### Exercise:
Reproduce, exactly and only, the lines of the data that follows from the one containing "36: (455, 302)" down to the one containing "55: (460, 265)", without pictures.

### Data provided:

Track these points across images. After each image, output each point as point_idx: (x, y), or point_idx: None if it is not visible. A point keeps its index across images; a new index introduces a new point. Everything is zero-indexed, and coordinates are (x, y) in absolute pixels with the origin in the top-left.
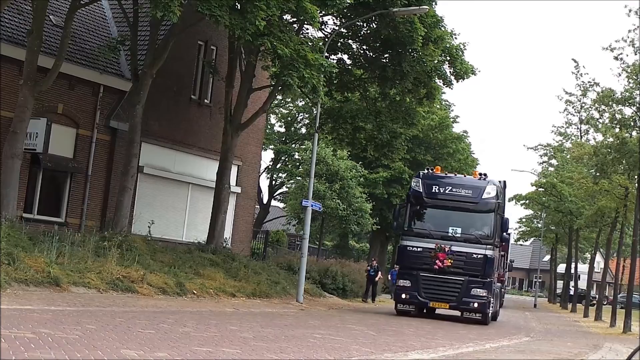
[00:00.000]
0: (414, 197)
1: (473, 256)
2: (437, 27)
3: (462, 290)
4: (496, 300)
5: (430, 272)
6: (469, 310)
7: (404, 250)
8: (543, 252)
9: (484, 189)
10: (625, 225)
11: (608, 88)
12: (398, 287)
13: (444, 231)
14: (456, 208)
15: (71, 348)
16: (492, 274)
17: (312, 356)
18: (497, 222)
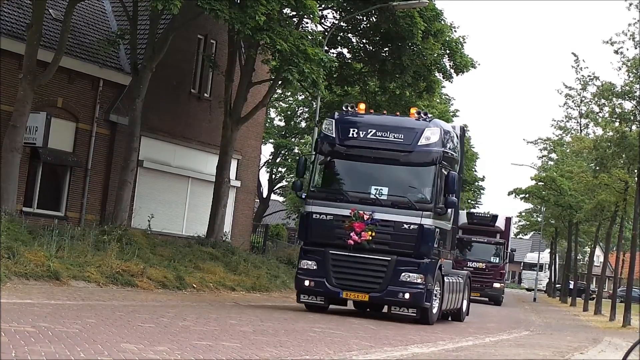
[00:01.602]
0: (323, 144)
1: (404, 227)
2: (436, 20)
3: (387, 275)
4: (454, 293)
5: (343, 250)
6: (397, 303)
7: (308, 219)
8: (542, 246)
9: (421, 132)
10: (625, 219)
11: (608, 82)
12: (300, 271)
13: (363, 192)
14: (382, 159)
15: (71, 342)
16: (431, 252)
17: (312, 350)
18: (440, 180)
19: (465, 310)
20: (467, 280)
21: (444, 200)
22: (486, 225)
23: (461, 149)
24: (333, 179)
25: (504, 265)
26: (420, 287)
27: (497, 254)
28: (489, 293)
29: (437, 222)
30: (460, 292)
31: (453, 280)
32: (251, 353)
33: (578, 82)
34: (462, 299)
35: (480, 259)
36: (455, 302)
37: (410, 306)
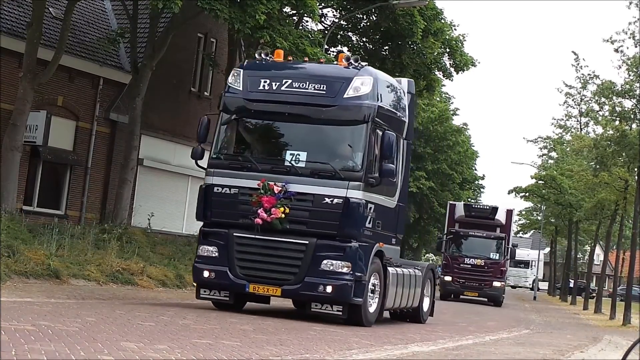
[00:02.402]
0: (228, 100)
1: (325, 201)
2: (436, 19)
3: (304, 262)
4: (406, 288)
5: (249, 232)
6: (317, 298)
7: (208, 193)
8: (543, 244)
9: (348, 81)
10: (625, 218)
11: (608, 80)
12: (198, 260)
13: (276, 158)
14: (298, 117)
15: (71, 340)
16: (360, 234)
17: (312, 348)
18: (373, 142)
19: (427, 309)
20: (427, 273)
21: (378, 167)
22: (485, 218)
23: (411, 111)
24: (239, 143)
25: (504, 262)
26: (347, 278)
27: (497, 250)
28: (488, 293)
29: (371, 195)
30: (417, 287)
31: (403, 272)
32: (251, 351)
33: (578, 80)
34: (420, 295)
35: (479, 255)
36: (408, 298)
37: (334, 302)
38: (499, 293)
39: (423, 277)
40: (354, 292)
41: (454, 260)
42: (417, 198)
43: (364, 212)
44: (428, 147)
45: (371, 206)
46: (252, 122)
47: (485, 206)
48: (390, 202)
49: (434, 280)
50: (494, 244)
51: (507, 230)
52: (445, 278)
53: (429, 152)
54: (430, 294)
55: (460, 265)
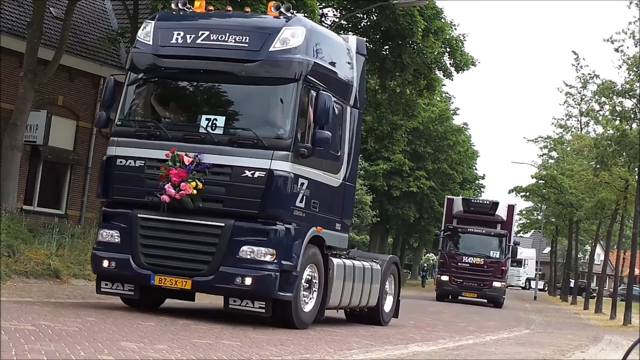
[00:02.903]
0: (136, 57)
1: (245, 175)
2: (437, 18)
3: (219, 249)
4: (359, 283)
5: (155, 212)
6: (235, 292)
7: (110, 166)
8: (543, 244)
9: (276, 32)
10: (626, 218)
11: (608, 80)
12: (97, 246)
13: (189, 124)
14: (216, 74)
15: (71, 340)
16: (289, 214)
17: (312, 348)
18: (305, 105)
19: (390, 309)
20: (390, 267)
21: (311, 135)
22: (485, 213)
23: (361, 75)
24: (147, 106)
25: (505, 261)
26: (270, 268)
27: (498, 248)
28: (487, 293)
29: (303, 169)
30: (375, 282)
31: (354, 265)
32: (251, 352)
33: (578, 80)
34: (379, 292)
35: (478, 254)
36: (362, 296)
37: (255, 297)
38: (499, 294)
39: (383, 272)
40: (279, 285)
41: (452, 258)
42: (417, 198)
43: (292, 188)
44: (428, 147)
45: (303, 182)
46: (162, 82)
47: (485, 201)
48: (333, 179)
49: (398, 275)
50: (494, 241)
51: (508, 227)
52: (441, 278)
53: (430, 152)
54: (394, 292)
55: (458, 264)
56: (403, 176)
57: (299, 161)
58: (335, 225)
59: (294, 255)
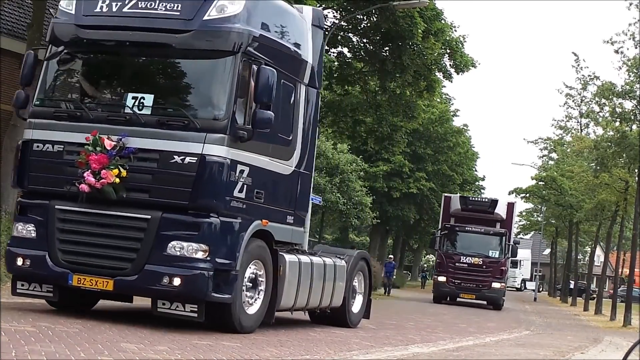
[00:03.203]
0: (58, 28)
1: (174, 161)
2: (437, 20)
3: (145, 245)
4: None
5: (74, 203)
6: (162, 294)
7: (26, 151)
8: (543, 246)
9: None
10: (626, 219)
11: (608, 81)
12: (11, 241)
13: (114, 103)
14: (144, 47)
15: (71, 341)
16: (224, 205)
17: (312, 350)
18: (246, 81)
19: (359, 309)
20: (357, 264)
21: (252, 115)
22: (483, 212)
23: (319, 51)
24: (67, 84)
25: (505, 260)
26: (201, 267)
27: (497, 247)
28: (486, 295)
29: (244, 154)
30: (339, 280)
31: (312, 261)
32: (252, 353)
33: (578, 81)
34: (345, 291)
35: (476, 253)
36: (323, 296)
37: (185, 299)
38: (499, 295)
39: (350, 269)
40: (213, 285)
41: (449, 258)
42: (417, 199)
43: (228, 175)
44: (428, 148)
45: (243, 169)
46: (85, 56)
47: (483, 199)
48: (284, 167)
49: (369, 272)
50: (493, 240)
51: (508, 226)
52: (438, 278)
53: (429, 153)
54: (363, 291)
55: (456, 265)
56: (403, 177)
57: (237, 145)
58: (287, 218)
59: (232, 252)
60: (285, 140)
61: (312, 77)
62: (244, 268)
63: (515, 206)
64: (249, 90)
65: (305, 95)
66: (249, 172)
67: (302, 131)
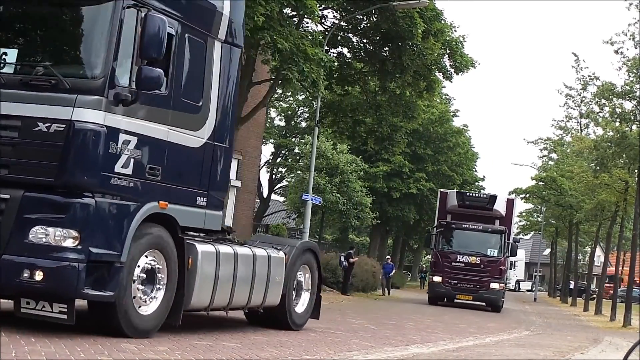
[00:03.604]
0: None
1: (38, 129)
2: (437, 20)
3: (3, 230)
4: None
5: None
6: (24, 291)
7: None
8: (543, 246)
9: None
10: (625, 219)
11: (608, 82)
12: None
13: None
14: None
15: (71, 342)
16: (102, 184)
17: (312, 350)
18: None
19: (304, 309)
20: (300, 255)
21: (137, 74)
22: (482, 208)
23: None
24: None
25: (504, 260)
26: (70, 257)
27: (496, 246)
28: (484, 296)
29: (128, 121)
30: (275, 275)
31: (236, 253)
32: (251, 353)
33: (578, 82)
34: (284, 288)
35: (474, 252)
36: (252, 293)
37: (51, 297)
38: (498, 296)
39: (291, 262)
40: (86, 280)
41: (445, 257)
42: (417, 199)
43: (107, 146)
44: (428, 149)
45: (130, 139)
46: None
47: (481, 194)
48: (192, 138)
49: (317, 266)
50: (491, 238)
51: (507, 223)
52: (434, 279)
53: (429, 154)
54: (311, 287)
55: (452, 264)
56: (403, 178)
57: (120, 111)
58: (196, 200)
59: (114, 239)
60: (192, 106)
61: (230, 32)
62: (135, 259)
63: (516, 202)
64: (134, 44)
65: (221, 54)
66: (138, 144)
67: (217, 97)
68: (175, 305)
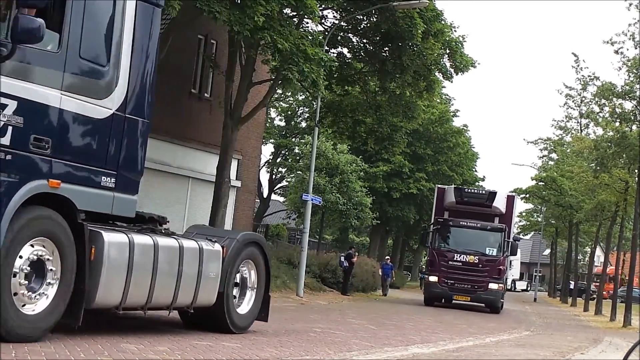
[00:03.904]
0: None
1: None
2: (436, 20)
3: None
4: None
5: None
6: None
7: None
8: (543, 246)
9: None
10: (625, 219)
11: (608, 82)
12: None
13: None
14: None
15: (71, 342)
16: None
17: (312, 350)
18: None
19: (249, 309)
20: (242, 249)
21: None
22: (480, 205)
23: None
24: None
25: (503, 259)
26: None
27: (495, 244)
28: (482, 297)
29: (5, 80)
30: (210, 270)
31: (157, 243)
32: (251, 353)
33: (578, 82)
34: (216, 285)
35: (472, 251)
36: (177, 289)
37: None
38: (497, 297)
39: (231, 256)
40: None
41: (441, 256)
42: (417, 199)
43: None
44: (428, 149)
45: (7, 103)
46: None
47: (480, 190)
48: (95, 107)
49: (264, 262)
50: (490, 236)
51: (507, 221)
52: (430, 278)
53: (429, 154)
54: (256, 285)
55: (449, 263)
56: (403, 178)
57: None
58: (101, 180)
59: None
60: (95, 70)
61: None
62: (15, 248)
63: (516, 199)
64: None
65: (136, 12)
66: (17, 109)
67: (130, 61)
68: (75, 304)
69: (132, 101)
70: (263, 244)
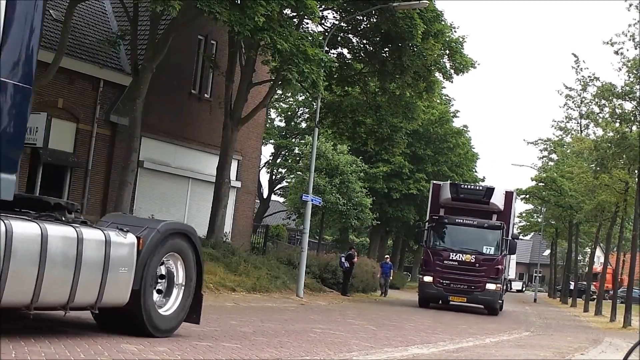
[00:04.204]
0: None
1: None
2: (436, 21)
3: None
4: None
5: None
6: None
7: None
8: (543, 247)
9: None
10: (625, 220)
11: (608, 82)
12: None
13: None
14: None
15: (71, 342)
16: None
17: (312, 351)
18: None
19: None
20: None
21: None
22: (477, 202)
23: None
24: None
25: (501, 258)
26: None
27: (492, 243)
28: (479, 297)
29: None
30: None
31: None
32: (251, 354)
33: (578, 82)
34: (129, 281)
35: (468, 250)
36: (75, 287)
37: None
38: (495, 298)
39: (149, 249)
40: None
41: (437, 255)
42: (417, 200)
43: None
44: (428, 149)
45: None
46: None
47: (477, 186)
48: None
49: (195, 256)
50: (488, 234)
51: (506, 218)
52: (424, 279)
53: (429, 154)
54: (184, 283)
55: (445, 262)
56: (403, 178)
57: None
58: None
59: None
60: None
61: None
62: None
63: (515, 196)
64: None
65: None
66: None
67: (5, 11)
68: None
69: (7, 62)
70: (192, 235)
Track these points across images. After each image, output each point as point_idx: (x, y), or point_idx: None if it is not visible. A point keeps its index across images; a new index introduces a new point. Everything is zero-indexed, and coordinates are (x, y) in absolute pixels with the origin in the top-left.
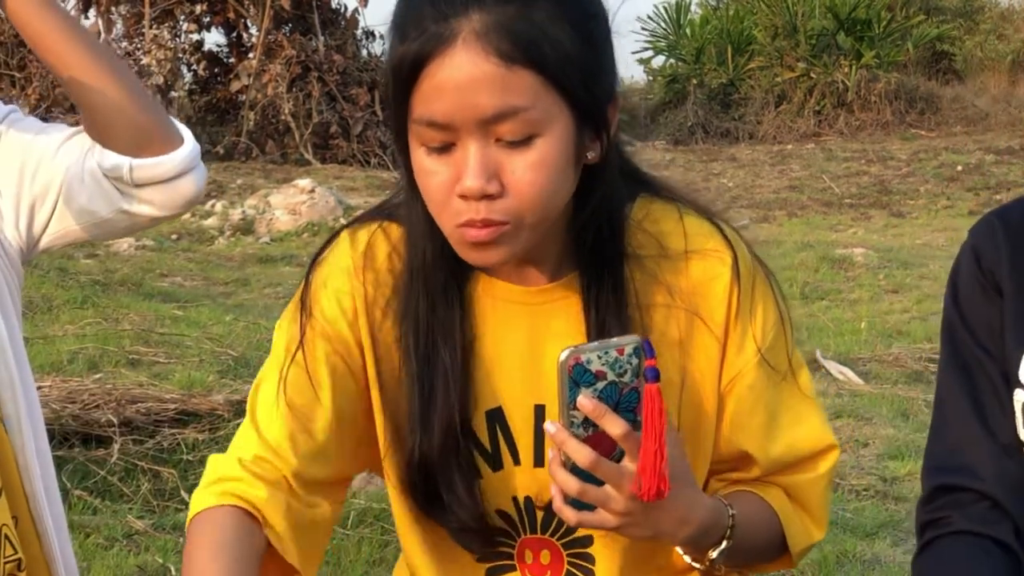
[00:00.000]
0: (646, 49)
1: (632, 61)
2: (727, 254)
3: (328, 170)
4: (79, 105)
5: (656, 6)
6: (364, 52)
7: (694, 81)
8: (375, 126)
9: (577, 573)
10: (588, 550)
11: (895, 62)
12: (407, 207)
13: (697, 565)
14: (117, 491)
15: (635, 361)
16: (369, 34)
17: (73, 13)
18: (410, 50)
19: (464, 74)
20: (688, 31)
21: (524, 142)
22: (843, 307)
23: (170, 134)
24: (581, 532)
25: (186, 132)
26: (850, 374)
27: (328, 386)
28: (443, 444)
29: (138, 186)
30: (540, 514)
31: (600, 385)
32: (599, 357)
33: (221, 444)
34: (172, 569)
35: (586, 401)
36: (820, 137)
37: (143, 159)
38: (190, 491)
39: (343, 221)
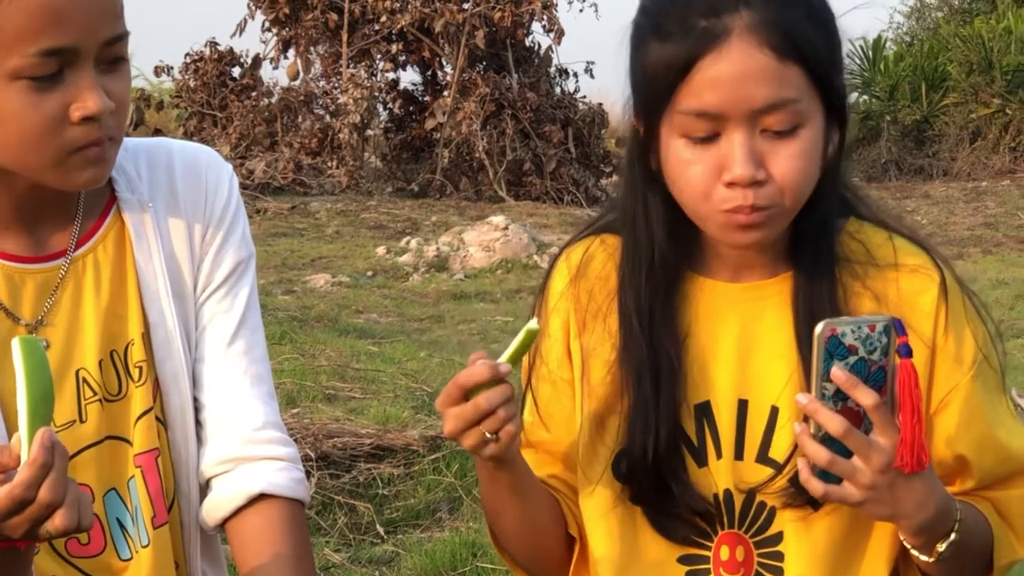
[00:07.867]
0: None
1: None
2: (935, 273)
3: (522, 207)
4: None
5: (851, 42)
6: (557, 89)
7: (888, 118)
8: (568, 163)
9: (764, 573)
10: (778, 548)
11: None
12: (629, 208)
13: (924, 557)
14: (314, 524)
15: (884, 340)
16: (563, 72)
17: (273, 53)
18: (681, 47)
19: (739, 67)
20: (882, 67)
21: (789, 132)
22: None
23: None
24: (772, 530)
25: None
26: None
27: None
28: (671, 433)
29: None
30: (738, 509)
31: (851, 360)
32: (852, 331)
33: (416, 479)
34: None
35: (839, 372)
36: (1015, 174)
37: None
38: (386, 525)
39: (536, 258)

### Task solution:
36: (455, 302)
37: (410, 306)
[00:02.402]
0: (228, 100)
1: (325, 201)
2: (436, 19)
3: (304, 262)
4: (406, 288)
5: (249, 232)
6: (317, 298)
7: (208, 193)
8: (543, 244)
9: (348, 81)
10: (625, 218)
11: (608, 80)
12: (198, 260)
13: (276, 158)
14: (298, 117)
15: (71, 340)
16: (360, 234)
17: (312, 348)
18: (373, 142)
19: (427, 309)
20: (427, 273)
21: (378, 167)
22: (485, 218)
23: (411, 111)
24: (239, 143)
25: (504, 262)
26: (347, 278)
27: (497, 250)
28: (488, 293)
29: (371, 195)
30: (417, 287)
31: (403, 272)
32: (251, 351)
33: (578, 80)
34: (420, 295)
35: (479, 255)
36: (408, 298)
37: (334, 302)
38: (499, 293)
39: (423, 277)
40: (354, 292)
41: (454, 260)
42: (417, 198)
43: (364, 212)
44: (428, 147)
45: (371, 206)
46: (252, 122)
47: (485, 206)
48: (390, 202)
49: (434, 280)
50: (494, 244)
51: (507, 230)
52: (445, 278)
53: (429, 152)
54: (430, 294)
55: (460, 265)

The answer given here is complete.